Transformation constructs and plant transformation

The 1394 bp fragment corresponding to the 5’upstream region of StSN1 gene was cloned into the EcoRI site of the plasmid pAKK 1431. The resulting recombinant intermediate plasmid was digested with PstI and the insert was subcloned into the PstI site of the binary vector pCambia2300 (CAMBIA, Canberra, Australia) giving rise to PStSN1::GUS. Standard molecular biology procedures were carried out as described by Sambrook et al. (1989). Equivalent constructs without promoter (EV::GUS) or with Cauliflower mosaic virus 35S promoter (35S::GUS) were used as negative and positive controls, respectively. Constructs were electroporated into GV3101 Agrobacterium tumefaciens strain. Arabidopsis thaliana was transformed by using the floral dip method (Clough and Bent, 1998). Transformed plants were selected in Petri dishes with agar Murashige and Skoog medium containing 50 mg ml^-1 kanamycin, then transferred to soil for growth under normal conditions (as described above), selfed and finally homozygous T3 lines were selected and collected.

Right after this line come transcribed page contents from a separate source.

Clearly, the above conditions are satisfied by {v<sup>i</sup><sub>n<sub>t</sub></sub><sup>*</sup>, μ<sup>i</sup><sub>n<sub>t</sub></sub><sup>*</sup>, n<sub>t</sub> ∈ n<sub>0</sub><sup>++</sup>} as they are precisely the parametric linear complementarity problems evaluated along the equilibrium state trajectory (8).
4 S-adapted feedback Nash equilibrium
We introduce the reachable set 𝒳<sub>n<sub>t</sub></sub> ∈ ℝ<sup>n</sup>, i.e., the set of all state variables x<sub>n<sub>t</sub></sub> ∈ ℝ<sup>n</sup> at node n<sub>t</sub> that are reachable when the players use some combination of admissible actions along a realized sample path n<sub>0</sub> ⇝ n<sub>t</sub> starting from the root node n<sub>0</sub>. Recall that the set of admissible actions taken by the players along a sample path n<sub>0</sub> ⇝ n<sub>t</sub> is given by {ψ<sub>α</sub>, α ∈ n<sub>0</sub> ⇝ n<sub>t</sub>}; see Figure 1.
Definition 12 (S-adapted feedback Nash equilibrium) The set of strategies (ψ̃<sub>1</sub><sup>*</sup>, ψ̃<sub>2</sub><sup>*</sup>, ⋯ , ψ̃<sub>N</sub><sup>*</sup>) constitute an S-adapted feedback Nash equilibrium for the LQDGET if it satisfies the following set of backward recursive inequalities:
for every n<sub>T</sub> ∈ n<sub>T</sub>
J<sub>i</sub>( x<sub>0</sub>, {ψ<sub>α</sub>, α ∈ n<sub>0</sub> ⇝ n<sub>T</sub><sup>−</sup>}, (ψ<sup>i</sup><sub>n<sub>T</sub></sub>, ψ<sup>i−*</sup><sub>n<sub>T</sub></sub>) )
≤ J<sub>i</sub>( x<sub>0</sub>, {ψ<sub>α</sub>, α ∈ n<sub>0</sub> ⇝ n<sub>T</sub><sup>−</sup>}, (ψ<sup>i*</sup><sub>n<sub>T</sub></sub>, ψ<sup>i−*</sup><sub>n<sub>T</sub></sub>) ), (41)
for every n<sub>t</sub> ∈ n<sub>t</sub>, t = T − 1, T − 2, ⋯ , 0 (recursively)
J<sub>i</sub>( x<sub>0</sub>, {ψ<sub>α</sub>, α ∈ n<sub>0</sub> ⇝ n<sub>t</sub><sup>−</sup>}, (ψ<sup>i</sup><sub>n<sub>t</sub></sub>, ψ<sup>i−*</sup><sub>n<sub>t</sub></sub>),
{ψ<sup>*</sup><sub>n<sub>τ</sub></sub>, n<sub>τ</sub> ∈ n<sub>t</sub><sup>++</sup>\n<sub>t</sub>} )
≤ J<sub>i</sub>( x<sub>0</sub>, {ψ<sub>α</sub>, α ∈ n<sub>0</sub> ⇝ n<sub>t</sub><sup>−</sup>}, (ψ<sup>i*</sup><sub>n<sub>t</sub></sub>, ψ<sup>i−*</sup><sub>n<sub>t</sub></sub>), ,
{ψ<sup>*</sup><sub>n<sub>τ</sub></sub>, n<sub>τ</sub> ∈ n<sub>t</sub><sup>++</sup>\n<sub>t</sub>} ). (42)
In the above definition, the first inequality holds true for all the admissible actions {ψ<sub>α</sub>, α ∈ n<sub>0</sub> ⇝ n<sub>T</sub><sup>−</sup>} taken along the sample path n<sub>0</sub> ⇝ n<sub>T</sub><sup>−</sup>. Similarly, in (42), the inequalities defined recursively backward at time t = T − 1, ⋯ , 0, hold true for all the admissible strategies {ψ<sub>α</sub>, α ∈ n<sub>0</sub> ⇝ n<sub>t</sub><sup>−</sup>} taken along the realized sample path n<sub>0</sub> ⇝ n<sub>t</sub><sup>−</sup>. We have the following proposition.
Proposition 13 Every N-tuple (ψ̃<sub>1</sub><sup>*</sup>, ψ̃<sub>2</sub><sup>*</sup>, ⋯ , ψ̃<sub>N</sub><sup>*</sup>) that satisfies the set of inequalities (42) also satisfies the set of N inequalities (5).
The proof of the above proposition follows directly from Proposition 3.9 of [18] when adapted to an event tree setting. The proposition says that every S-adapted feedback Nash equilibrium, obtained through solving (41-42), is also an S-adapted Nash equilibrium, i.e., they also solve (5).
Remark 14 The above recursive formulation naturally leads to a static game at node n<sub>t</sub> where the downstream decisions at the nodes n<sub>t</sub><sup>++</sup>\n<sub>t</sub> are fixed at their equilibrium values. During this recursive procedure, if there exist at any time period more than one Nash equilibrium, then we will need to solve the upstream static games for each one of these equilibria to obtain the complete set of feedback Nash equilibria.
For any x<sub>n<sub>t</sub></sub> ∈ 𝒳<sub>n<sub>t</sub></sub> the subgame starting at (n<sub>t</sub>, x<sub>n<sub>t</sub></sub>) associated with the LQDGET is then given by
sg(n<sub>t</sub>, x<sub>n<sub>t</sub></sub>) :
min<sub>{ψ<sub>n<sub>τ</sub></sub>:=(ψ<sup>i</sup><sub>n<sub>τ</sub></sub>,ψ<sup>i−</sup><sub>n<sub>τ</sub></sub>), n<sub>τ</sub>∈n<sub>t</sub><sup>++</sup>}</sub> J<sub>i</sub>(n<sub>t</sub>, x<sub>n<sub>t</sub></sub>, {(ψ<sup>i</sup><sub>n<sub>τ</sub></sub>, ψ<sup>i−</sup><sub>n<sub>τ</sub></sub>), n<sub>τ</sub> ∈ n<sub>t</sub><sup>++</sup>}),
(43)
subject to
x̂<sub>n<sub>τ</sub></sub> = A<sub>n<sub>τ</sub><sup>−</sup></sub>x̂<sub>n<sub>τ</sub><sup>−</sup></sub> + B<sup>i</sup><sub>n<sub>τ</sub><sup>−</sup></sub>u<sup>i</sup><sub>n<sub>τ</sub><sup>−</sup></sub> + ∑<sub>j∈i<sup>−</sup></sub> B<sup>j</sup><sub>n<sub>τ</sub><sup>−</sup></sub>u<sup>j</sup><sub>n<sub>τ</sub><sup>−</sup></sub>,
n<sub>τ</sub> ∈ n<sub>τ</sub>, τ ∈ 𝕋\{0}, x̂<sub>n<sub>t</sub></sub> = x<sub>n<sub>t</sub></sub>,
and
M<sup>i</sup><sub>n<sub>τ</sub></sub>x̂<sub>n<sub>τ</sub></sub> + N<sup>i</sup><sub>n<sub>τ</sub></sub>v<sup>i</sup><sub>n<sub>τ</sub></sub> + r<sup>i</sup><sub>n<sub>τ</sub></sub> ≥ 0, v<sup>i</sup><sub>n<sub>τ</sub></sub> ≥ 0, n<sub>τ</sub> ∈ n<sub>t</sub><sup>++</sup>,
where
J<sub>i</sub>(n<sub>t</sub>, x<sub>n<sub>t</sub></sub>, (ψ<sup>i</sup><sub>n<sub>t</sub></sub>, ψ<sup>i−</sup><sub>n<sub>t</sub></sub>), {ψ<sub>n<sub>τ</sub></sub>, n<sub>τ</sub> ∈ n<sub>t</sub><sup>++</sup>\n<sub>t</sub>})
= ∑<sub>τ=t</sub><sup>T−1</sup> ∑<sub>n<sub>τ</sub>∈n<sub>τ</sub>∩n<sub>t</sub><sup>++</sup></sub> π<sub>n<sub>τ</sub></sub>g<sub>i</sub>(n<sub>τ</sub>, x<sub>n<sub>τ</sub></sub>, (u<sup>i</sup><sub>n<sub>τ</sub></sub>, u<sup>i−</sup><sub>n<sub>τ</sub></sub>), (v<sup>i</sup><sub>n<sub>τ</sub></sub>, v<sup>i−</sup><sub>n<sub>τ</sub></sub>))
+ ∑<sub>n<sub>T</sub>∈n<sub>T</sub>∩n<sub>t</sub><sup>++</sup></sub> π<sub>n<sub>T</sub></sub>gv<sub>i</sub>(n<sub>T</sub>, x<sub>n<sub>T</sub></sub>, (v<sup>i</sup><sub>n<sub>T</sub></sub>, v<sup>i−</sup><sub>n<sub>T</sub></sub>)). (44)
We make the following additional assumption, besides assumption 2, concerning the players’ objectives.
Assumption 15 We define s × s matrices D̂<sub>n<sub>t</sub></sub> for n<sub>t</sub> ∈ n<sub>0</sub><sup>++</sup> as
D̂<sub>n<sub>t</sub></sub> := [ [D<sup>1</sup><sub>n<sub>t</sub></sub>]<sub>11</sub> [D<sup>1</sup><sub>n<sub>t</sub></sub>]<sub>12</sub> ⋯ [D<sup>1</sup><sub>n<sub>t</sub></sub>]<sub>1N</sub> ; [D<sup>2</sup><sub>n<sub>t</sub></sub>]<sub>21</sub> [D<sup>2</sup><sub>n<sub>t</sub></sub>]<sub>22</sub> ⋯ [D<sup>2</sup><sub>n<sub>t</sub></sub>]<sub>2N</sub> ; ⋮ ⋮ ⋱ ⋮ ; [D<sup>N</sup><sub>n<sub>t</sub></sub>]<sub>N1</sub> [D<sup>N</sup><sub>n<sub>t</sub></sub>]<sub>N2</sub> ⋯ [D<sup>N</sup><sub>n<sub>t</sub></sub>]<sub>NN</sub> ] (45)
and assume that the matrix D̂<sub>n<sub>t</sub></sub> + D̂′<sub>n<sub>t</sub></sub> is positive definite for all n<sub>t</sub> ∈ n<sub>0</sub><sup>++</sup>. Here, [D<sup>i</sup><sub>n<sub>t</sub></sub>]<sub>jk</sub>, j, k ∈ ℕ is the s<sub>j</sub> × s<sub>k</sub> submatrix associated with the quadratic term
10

Temperature, mechanical wounding, phytohormone, light/darkness, UV radiation or Pseudomonas syringae treatments

Presence of the transgene in the selected plants was confirmed by PCR using specific primers: SN1/-1394 and AKK (GCAAACACCTGCTGAAACCTTT) for transgenic PStSN1::GUS plants, 35S (ATCTCCACTGACGTAAGGGA) and AKK for transgenic 35S::GUS plants, and GUSUp (GATAGCGCGTGACAAAAACC) and GUSLow (GGGATCCAGGCCTTTGTTTGCCTCCCTGCTG) for all transgenic lines. In addition, we use the primers describe by Hayashi et al. (2003) for PCR amplification of Arabidopsis Actin-2 gene (NM_112764.3) as an internal control (Actin-2Up: AACATTGTGCTCAGTGGTGG and Actin-2Low: TCATCATACTCGGCCTTGG primers). Finally, four independent PStSN1::GUS T3 transgenic lines and two control lines were used for further analysis. At different times samples or whole plants were histochemically stained for GUS visualization by immersing in 5-bromo-4-chloro-3-indolyl-beta-D-glucuronic acid, cyclohexylammonium salt solution (X-gluc) (Jefferson et al. 1987) and incubating for 16 hrs at 37ºC. Chlorophyll was then removed from tissues by immersion in 90% ethanol. Samples were observed and photographed under Nikon SMZ-2T (Japan) magnifying glass or Leica TCS-SP5 Confocal Microscope (Germany) for differential interference contrast (DIC) imaging.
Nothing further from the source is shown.